Eventually this directory should contain logic for reporting races in a JSON format, but the reporter is still under development.

Trace#

Trace contains the logic for simulating execution and creating a static program trace.

The important code in this directory are Event, ThreadTrace, and ProgramTrace.

The Event contains a list of interfaces, similar to the IR.h file (see the IR section). Each Event interface wraps an IR type. Where IR interfaces return values in the context of LLVM IR, events return values in the context of the simulated execution.

As an example, look at the following interface for a read at IR and Event levels.

class ReadIR {
public:
    virtual const llvm::Value *getReadValue() const = 0;
};

class ReadEvent {
public:
    virtual list<AbstractObj> *getReadMemory() const = 0;
};

The ReadIR interface returns the llvm::Value being accessed, but the Event interface returns a list of abstract locations in memory that could potentially be accessed.

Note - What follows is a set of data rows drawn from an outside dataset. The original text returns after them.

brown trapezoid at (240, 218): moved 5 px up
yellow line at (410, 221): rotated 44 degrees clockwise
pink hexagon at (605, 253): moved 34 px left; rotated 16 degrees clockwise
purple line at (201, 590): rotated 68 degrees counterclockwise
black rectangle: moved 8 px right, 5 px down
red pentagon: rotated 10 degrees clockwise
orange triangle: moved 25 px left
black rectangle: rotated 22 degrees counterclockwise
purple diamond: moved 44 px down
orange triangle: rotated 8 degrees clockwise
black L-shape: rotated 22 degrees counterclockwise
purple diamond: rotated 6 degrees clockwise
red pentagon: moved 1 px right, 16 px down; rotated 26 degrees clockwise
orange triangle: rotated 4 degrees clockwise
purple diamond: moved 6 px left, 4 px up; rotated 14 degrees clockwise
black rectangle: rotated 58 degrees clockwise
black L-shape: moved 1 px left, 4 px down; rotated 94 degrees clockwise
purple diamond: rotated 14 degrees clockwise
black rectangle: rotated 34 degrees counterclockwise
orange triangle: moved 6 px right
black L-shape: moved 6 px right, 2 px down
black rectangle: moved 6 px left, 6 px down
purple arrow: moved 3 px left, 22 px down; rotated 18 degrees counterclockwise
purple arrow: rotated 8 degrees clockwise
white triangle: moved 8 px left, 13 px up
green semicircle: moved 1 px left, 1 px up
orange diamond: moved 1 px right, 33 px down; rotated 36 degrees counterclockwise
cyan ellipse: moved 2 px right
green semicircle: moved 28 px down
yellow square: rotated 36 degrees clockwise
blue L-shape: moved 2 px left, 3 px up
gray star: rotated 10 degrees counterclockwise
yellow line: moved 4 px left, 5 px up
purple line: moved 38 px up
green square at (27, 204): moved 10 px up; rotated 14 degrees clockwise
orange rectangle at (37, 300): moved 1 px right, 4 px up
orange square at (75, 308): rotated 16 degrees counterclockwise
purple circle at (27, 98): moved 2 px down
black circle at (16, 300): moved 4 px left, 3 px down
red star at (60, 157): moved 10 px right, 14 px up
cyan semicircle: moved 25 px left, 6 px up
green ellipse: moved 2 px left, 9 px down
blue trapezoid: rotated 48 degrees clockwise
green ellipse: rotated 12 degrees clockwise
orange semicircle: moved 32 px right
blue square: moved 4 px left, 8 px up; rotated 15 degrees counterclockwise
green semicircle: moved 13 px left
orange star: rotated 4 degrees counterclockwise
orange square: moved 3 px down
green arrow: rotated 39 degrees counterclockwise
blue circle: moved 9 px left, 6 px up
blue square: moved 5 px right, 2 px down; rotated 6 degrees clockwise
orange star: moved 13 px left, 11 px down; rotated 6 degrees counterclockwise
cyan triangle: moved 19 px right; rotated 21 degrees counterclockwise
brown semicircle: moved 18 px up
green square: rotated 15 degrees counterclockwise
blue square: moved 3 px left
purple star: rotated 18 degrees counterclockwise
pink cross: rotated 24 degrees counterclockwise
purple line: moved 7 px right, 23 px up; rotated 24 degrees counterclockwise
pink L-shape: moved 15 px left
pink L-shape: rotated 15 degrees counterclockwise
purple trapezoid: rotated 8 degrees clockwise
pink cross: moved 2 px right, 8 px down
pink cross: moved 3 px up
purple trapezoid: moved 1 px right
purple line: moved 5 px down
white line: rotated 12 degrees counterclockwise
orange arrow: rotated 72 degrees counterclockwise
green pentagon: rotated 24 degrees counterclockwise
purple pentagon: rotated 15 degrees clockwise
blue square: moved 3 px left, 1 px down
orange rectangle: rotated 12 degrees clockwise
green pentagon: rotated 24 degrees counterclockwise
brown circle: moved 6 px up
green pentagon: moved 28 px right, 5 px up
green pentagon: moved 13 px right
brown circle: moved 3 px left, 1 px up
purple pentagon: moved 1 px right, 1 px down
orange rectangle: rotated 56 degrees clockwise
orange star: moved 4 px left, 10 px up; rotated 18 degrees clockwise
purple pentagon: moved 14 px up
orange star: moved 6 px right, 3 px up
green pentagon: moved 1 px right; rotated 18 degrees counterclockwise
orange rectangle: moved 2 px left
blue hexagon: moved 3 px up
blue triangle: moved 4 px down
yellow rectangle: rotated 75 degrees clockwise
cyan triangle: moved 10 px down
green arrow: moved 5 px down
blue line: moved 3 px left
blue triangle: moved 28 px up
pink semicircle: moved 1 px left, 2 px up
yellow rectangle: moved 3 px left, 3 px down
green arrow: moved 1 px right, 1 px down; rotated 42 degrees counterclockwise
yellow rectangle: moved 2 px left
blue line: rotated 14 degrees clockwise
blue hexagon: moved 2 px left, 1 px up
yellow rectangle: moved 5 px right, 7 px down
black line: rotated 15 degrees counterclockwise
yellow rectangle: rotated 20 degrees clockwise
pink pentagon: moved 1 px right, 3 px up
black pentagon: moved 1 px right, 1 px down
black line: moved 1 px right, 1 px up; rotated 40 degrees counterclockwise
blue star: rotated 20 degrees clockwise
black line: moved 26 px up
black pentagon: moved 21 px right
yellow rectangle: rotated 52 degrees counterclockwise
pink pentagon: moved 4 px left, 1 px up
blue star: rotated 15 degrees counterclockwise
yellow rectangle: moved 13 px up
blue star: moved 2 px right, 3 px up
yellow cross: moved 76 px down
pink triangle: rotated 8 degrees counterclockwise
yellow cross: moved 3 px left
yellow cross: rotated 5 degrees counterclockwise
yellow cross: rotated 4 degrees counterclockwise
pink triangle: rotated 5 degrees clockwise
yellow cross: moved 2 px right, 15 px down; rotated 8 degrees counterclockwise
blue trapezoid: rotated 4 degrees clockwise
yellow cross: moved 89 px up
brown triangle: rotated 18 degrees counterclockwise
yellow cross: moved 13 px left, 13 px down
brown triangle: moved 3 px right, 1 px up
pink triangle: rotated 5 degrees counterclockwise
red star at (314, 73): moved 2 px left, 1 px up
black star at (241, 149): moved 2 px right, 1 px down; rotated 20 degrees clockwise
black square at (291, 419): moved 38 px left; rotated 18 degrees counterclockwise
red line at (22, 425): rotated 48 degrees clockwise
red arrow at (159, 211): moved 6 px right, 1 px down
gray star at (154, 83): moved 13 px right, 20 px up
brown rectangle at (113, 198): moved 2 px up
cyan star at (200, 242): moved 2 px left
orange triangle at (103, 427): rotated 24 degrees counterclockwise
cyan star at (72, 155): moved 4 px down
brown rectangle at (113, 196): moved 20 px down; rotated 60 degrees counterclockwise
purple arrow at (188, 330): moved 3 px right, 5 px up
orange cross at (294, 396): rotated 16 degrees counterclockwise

This is the key difference between IR and Events. IR interfaces are just wrappers around LLVM IR instructions, but Events represent actual program events and their simulated execution.

Lastly, to construct a list of simulated events (e.g., a trace), a function in ThreadTrace takes an entry function as input, traverses the Race IR, and builds the simulated trace for a given thread.

The ProgramTrace class is just a collection of thread traces representing all threads that ran during simulated program execution.